◆ **Study text**
::::::::::
Maria Konnikova examines the work of neuroscientist Roberto Malinow, who appears to have wiped out the memories of rats:
Malinow’s team used Pavlovian conditioning to teach the rats to fear a tone: each time the tone sounded, they would feel an electric shock in their feet. Soon, as predicted, they froze at the tone itself. Then, the U.C.S.D. scientists did away with both the tone and shock. Instead, they stimulated the relevant nerve cells – the route between the hearing centers and the fear centers—by shining a blue light pulse. The rats froze, as though they had heard the tone. Not only had the researchers created a memory but they could trigger it without making any environmental changes.
They then went a step further:
if they could use light to make a rat react as though it were recalling a painful shock, perhaps they could also use it to make the memory of the shock go away. The idea is closely related to the notion of modifying memory – reconsolidation, the process in which we recall a memory and, often, subtly change it as we do. (It’s described in detail in Michael Specter’s recent piece for the magazine.) However, instead of working at the level of the stimulus (desensitizing a rat’s memory by playing a tone repeatedly without a shock), you would do it at the level of the synapse. For fifteen minutes, the researchers stimulated the nerve cells that had been responding to the tone and shock in a pattern that has previously been shown to cause L.T.D., the rough equivalent of playing the tone repeatedly with no ill effect. By the end of those fifteen minutes, the rats had forgotten their fear: they no longer froze. Using light stimulation alone, Malinow’s team had been able to extinguish the memory completely.
::::::::::
[Dataset entries]
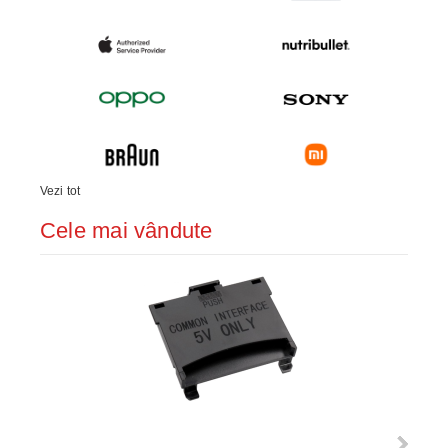
Vezi tot
Cele mai vândute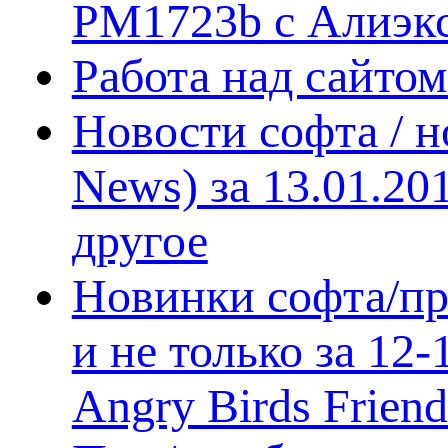
PM1723b с Алиэк
Работа над сайто
Новости софта / 
News) за 13.01.20
другое
Новинки софта/пр
и не только за 12
Angry Birds Frien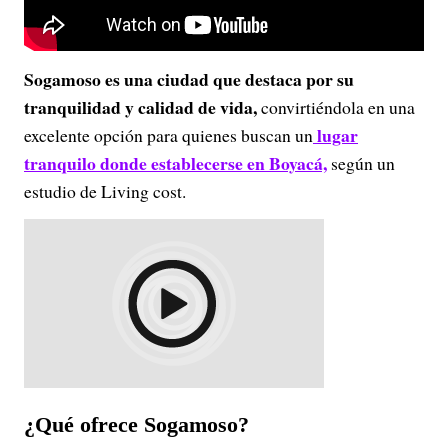
Sogamoso es una ciudad que destaca por su
tranquilidad y calidad de vida,
convirtiéndola en una
lugar
excelente opción para quienes buscan un
tranquilo donde establecerse en Boyacá,
según un
estudio de Living cost.
¿Qué ofrece Sogamoso?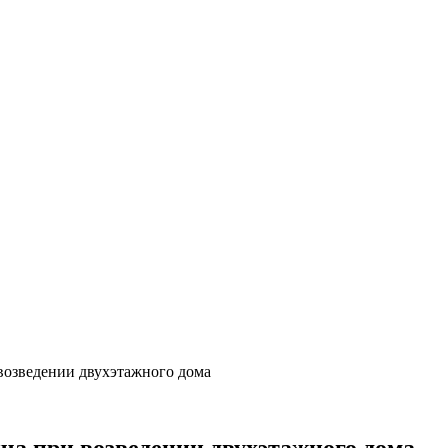
возведении двухэтажного дома
а при возведении двухэтажного дома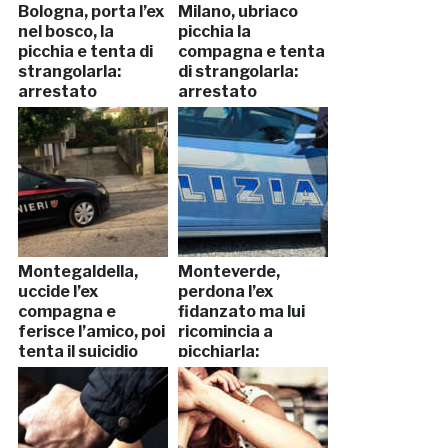
Bologna, porta l’ex
Milano, ubriaco
nel bosco, la
picchia la
picchia e tenta di
compagna e tenta
strangolarla:
di strangolarla:
arrestato
arrestato
Montegaldella,
Monteverde,
uccide l’ex
perdona l’ex
compagna e
fidanzato ma lui
ferisce l’amico, poi
ricomincia a
tenta il suicidio
picchiarla:
arrestato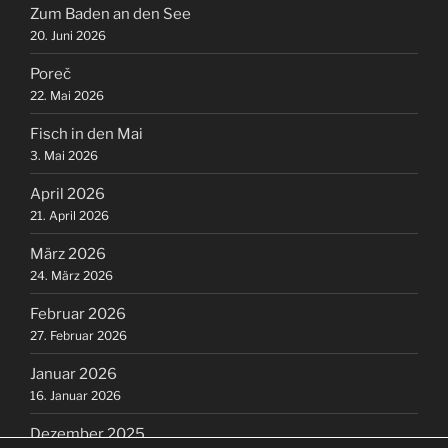
Zum Baden an den See
20. Juni 2026
Poreč
22. Mai 2026
Fisch in den Mai
3. Mai 2026
April 2026
21. April 2026
März 2026
24. März 2026
Februar 2026
27. Februar 2026
Januar 2026
16. Januar 2026
Dezember 2025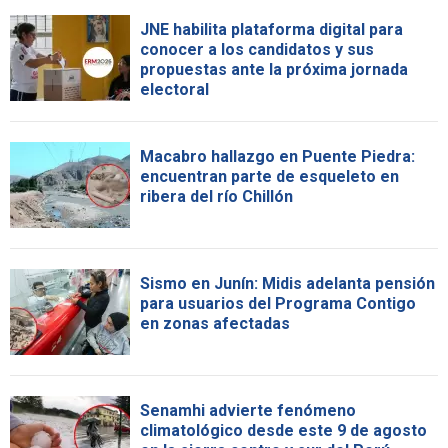
JNE habilita plataforma digital para
conocer a los candidatos y sus
propuestas ante la próxima jornada
electoral
Macabro hallazgo en Puente Piedra:
encuentran parte de esqueleto en
ribera del río Chillón
Sismo en Junín: Midis adelanta pensión
para usuarios del Programa Contigo
en zonas afectadas
Senamhi advierte fenómeno
climatológico desde este 9 de agosto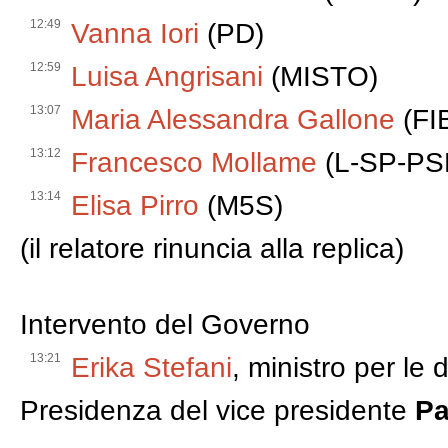
12:49
Vanna Iori
(PD)
12:59
Luisa Angrisani
(MISTO)
13:07
Maria Alessandra Gallone
(FI
13:12
Francesco Mollame
(L-SP-PS
13:14
Elisa Pirro
(M5S)
(il relatore rinuncia alla replica)
Intervento del Governo
13:21
Erika Stefani
, ministro per le d
Presidenza del vice presidente
Pa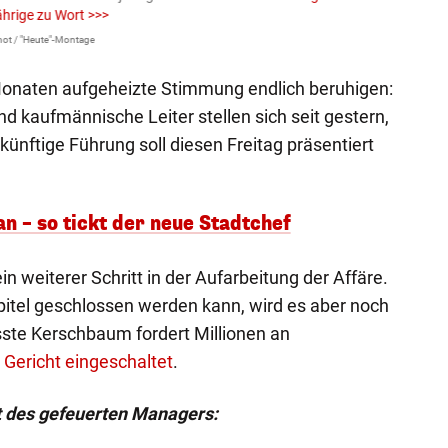
ährige zu Wort >>>
Larissa 
ot / "Heute"-Montage
 Monaten aufgeheizte Stimmung endlich beruhigen:
nd kaufmännische Leiter stellen sich seit gestern,
ünftige Führung soll diesen Freitag präsentiert
an – so tickt der neue Stadtchef
 weiterer Schritt in der Aufarbeitung der Affäre.
apitel geschlossen werden kann, wird es aber noch
ste Kerschbaum fordert Millionen an
 Gericht eingeschaltet
.
 des gefeuerten Managers: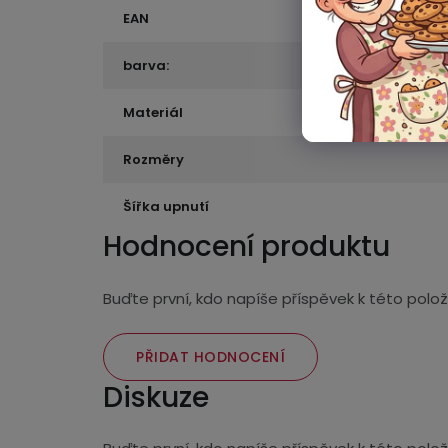
EAN
barva:
Materiál
Rozměry
Šířka upnutí
Hodnocení produktu
Buďte první, kdo napíše příspěvek k této polož
PŘIDAT HODNOCENÍ
Diskuze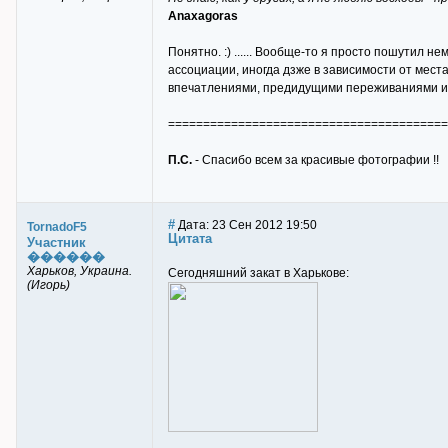
Anaxagoras
Понятно. :) ...... Вообще-то я просто пошутил не
ассоциации, иногда дзже в зависимости от мест
впечатлениями, предидущими переживаниями и т.п
========================================
П.С.
- Спасибо всем за красивые фотографии !!
#
Дата: 23 Сен 2012 19:50
TornadoF5
Цитата
Участник
������
Харьков, Украина.
Сегодняшний закат в Харькове:
(Игорь)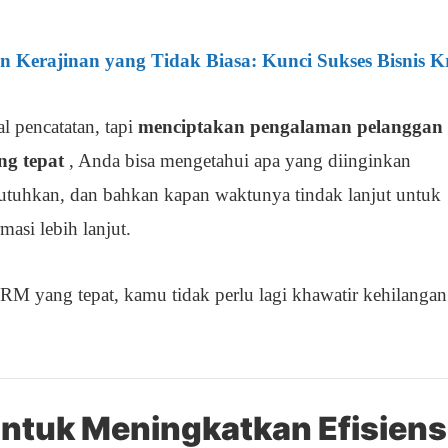
an Kerajinan yang Tidak Biasa: Kunci Sukses Bisnis Kr
 pencatatan, tapi
menciptakan pengalaman pelanggan
g tepat
, Anda bisa mengetahui apa yang diinginkan
utuhkan, dan bahkan kapan waktunya tindak lanjut untuk
asi lebih lanjut.
M yang tepat, kamu tidak perlu lagi khawatir kehilangan
untuk Meningkatkan Efisiens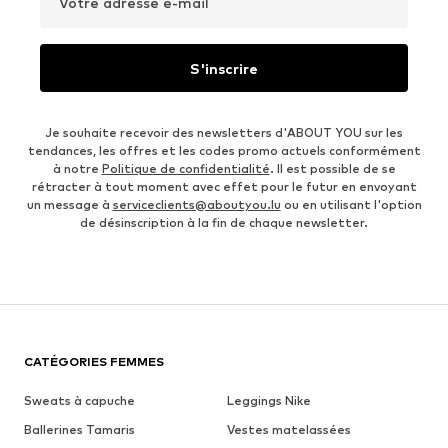
Votre adresse e-mail
S'inscrire
Je souhaite recevoir des newsletters d'ABOUT YOU sur les
tendances, les offres et les codes promo actuels conformément
à notre
Politique de confidentialité
. Il est possible de se
rétracter à tout moment avec effet pour le futur en envoyant
un message à
serviceclients@aboutyou.lu
ou en utilisant l'option
de désinscription à la fin de chaque newsletter.
CATÉGORIES FEMMES
Sweats à capuche
Leggings Nike
Ballerines Tamaris
Vestes matelassées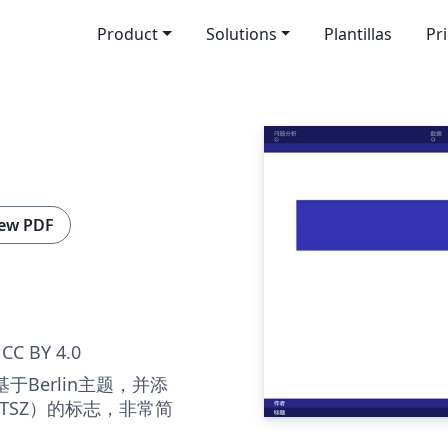
Product
Solutions
Plantillas
Pr
ew PDF
CC BY 4.0
基于Berlin主题，并添
TSZ）的标志，非常简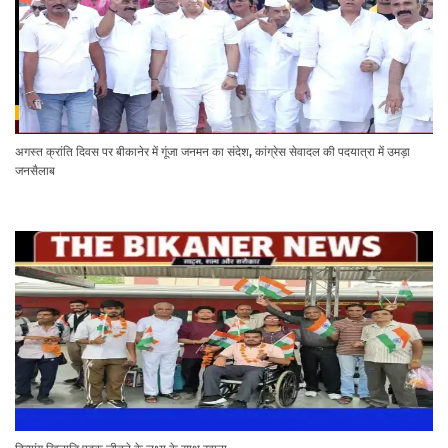
अगस्त क्रांति दिवस पर बीकानेर में गूंजा जनमन का संदेश, कांग्रेस सेवादल की पदयात्रा में उमड़ा
जनसैलाब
::::::::::
◆ **Task description**
According to the rat memory passage, what did Malinow's team shine on the relevant nerve cells to make the rats freeze without the tone?

◆ **Solution to this exercise**
A blue light pulse.